= The Kentucky FFA Association =

The Kentucky FFA Association is a student-led organization centered around agricultural education and career development. Serving as Kentucky's Chapter of the National FFA Organization, the primary goal is to follow the wider organizations stated mission.

The Kentucky FFA Association is currently led by a team of 12 State FFA Officers representing all 12 regions of The Kentucky FFA Association—a President, Vice President, Secretary, Treasurer, Reporter, Sentinel, and six Regional Vice Presidents. The Kentucky FFA Association is home to 144 high school chapters and 12 middle school chapters as of the year 2017.

==History==

The Kentucky FFA Association was founded on April 16, 1930, at The Brown Hotel in Louisville, Kentucky. In 1937, the Kentucky FFA Leadership Training Center was founded in Hardinsburg, Kentucky; where the Kentucky FFA Association archives are located and it still remains the location of Kentucky FFA Camp today. In 1957, Howard Downing (of Jessamine County) became the first National FFA President from Kentucky. Kenneth Kennedy (of Trigg County) became the next National FFA president from Kentucky in 1964. In 1977, 12 years after the New Farmers of America and the Future Farmers of America merged to create one organization, The Kentucky FFA Association had its first African American state president Steve Washington (of Adairville). In 1979, Pam Brinkley was elected the first female State FFA Officer in Kentucky. In 1984, Kentucky had its third National FFA President Steve Merideth (of Hardin County). In 1987, The Kentucky FFA Foundation, which raises and manages funds for the organization, was formed. In 1989, 20 years after females were allowed to join the FFA Organization, Susan Smitson (of Jessamine County) was the first female Kentucky FFA State President. In 2012, Joenelle Futrell (of Daviess County) was elected as the first female National FFA Officer from Kentucky.

==Events==

There are few events put on at the state level each year by the Kentucky FFA Association. These include the Annual Kentucky FFA State Convention (held at Rupp Arena each June in Lexington, Kentucky), Kentucky FFA Camp (which runs five weeks out of the summer and is held at the Kentucky FFA Leadership Training Center in Hardinsburg, Kentucky), The Rising Sun Conference (held in July at the Kentucky FFA Leadership Training Center in Hardinsburg, Kentucky), and the Blue and Gold Gala (held in various locations across Kentucky).

The Annual Kentucky FFA State Convention is where students who have won competitions on the regional level come to compete at the state level. It is also where the State FFA Degree is awarded to members and where the State Stars in Agriculture are named. Each chapter submits forms to be ranked by their accomplishments and work done throughout the school year—chapters can receive a gold, silver, or bronze star ranking. It is also where the new Kentucky FFA State Officer team is interviewed and elected by the Nominating Committee.
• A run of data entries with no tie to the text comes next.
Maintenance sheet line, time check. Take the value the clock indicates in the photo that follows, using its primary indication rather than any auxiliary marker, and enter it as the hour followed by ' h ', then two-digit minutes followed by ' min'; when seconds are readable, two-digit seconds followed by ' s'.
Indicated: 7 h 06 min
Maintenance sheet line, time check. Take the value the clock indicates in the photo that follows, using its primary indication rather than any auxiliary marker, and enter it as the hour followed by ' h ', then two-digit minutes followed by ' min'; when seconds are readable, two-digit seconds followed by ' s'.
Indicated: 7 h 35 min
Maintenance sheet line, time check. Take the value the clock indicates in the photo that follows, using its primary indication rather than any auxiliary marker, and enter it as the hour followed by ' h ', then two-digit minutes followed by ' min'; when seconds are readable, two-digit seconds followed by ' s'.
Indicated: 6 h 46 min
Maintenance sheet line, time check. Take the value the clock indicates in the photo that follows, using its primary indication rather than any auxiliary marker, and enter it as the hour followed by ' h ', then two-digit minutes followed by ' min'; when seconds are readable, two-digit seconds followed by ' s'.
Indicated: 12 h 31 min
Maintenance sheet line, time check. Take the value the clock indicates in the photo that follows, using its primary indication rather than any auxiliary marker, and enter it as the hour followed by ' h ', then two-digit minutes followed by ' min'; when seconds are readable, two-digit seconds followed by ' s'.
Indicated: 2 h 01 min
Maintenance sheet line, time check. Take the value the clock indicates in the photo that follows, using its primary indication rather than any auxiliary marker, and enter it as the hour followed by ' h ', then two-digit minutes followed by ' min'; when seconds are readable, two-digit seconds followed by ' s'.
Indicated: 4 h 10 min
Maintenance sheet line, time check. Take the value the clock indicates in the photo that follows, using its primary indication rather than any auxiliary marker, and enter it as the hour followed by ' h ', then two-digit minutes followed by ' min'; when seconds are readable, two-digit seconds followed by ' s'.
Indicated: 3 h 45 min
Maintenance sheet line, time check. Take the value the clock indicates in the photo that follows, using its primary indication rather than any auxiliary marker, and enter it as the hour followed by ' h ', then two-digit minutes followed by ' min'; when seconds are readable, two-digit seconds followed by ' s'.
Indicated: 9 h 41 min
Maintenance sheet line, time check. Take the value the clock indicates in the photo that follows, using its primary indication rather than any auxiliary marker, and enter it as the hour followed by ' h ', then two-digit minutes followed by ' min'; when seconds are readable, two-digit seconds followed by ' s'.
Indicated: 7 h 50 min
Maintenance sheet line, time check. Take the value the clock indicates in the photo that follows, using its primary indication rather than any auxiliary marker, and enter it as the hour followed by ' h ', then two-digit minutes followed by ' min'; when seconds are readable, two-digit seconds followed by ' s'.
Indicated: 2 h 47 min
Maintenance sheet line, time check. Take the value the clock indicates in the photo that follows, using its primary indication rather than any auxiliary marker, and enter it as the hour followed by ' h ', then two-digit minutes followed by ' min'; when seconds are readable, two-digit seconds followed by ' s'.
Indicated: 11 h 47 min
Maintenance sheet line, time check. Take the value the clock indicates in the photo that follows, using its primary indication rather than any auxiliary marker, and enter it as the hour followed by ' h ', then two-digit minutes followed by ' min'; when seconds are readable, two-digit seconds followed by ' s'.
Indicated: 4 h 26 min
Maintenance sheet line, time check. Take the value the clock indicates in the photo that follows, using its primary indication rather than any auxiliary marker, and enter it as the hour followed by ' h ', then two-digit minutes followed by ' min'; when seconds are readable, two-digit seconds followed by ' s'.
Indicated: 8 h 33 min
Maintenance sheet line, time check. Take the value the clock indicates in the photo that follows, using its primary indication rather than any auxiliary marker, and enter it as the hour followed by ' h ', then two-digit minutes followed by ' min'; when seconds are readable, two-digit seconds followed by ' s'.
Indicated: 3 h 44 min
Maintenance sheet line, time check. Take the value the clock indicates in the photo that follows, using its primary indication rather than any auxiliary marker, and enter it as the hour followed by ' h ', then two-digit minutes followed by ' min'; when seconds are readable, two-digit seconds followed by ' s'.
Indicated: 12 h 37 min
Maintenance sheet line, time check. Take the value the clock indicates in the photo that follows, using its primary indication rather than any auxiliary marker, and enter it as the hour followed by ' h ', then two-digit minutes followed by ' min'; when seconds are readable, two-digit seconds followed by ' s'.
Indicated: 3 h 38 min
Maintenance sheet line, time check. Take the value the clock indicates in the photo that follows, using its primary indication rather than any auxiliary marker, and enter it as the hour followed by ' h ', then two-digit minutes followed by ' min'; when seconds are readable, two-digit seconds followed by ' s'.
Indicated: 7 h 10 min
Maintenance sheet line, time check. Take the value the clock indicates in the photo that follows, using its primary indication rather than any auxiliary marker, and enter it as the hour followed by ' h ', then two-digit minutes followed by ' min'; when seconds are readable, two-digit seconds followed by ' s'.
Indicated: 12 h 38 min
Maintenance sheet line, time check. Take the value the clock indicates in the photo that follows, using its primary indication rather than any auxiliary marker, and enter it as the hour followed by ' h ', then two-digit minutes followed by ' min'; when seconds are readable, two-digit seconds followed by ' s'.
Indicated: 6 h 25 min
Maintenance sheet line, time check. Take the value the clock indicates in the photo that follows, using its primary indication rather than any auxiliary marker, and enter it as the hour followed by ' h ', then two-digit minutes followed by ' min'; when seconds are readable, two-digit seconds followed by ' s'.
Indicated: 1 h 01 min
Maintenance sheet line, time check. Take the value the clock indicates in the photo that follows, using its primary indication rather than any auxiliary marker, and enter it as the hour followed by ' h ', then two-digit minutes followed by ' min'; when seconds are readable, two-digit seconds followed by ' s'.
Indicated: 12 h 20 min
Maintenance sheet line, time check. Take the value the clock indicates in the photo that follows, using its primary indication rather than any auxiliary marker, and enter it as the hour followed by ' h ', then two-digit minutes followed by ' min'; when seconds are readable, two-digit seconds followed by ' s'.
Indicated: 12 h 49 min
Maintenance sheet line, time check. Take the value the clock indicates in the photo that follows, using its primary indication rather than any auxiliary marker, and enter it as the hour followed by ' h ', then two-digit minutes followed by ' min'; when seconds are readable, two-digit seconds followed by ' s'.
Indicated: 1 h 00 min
Kentucky FFA Camp is where students from every FFA chapter in Kentucky are invited to spend the week learning leadership skills, preparing for the school year ahead, and participating in athletic competitions. During Kentucky FFA Camp, a Camp Council is elected to serve as an Officer Team for the respective week of camp. Camp council is responsible for raising and lowering the American flag each day and for delivering reports during each session. Students can also take classes to learn trade skills (e.g. welding, tractor driving, electrical safety, etc.).

The Rising Sun Conference is open to two officers from every chapter of the Kentucky FFA Association and serves as a way to unify beliefs and share ideas across the state of Kentucky. The members spend a weekend with counterparts from across the state comparing programs of activities and ideas to incorporate into their chapters. The conference also serves as a time where the Kentucky FFA State Officer team can express their goals for the coming year and challenge the officers at the chapter level to help carry them out.

The Blue and Gold Gala is hosted by the Kentucky FFA Foundation and serves as a fundraiser for the organization. Anyone is invited to event where funds are raised through ticket sales, donations, silent auction items, and live auction items.

==Leadership==

The Kentucky FFA Association is currently led by a team of 12 Kentucky FFA State Officers which are high school graduates who are selected through an interview process at the regional and then state level. The team is supported by four full-time staff members: an Executive Secretary (currently Matt Chaliff), a State Advisor (currently Kristen Wright), a Foundation Director (currently Ms. Sheldon McKinney), and an FFA Camp Director (currently Josh Mitcham).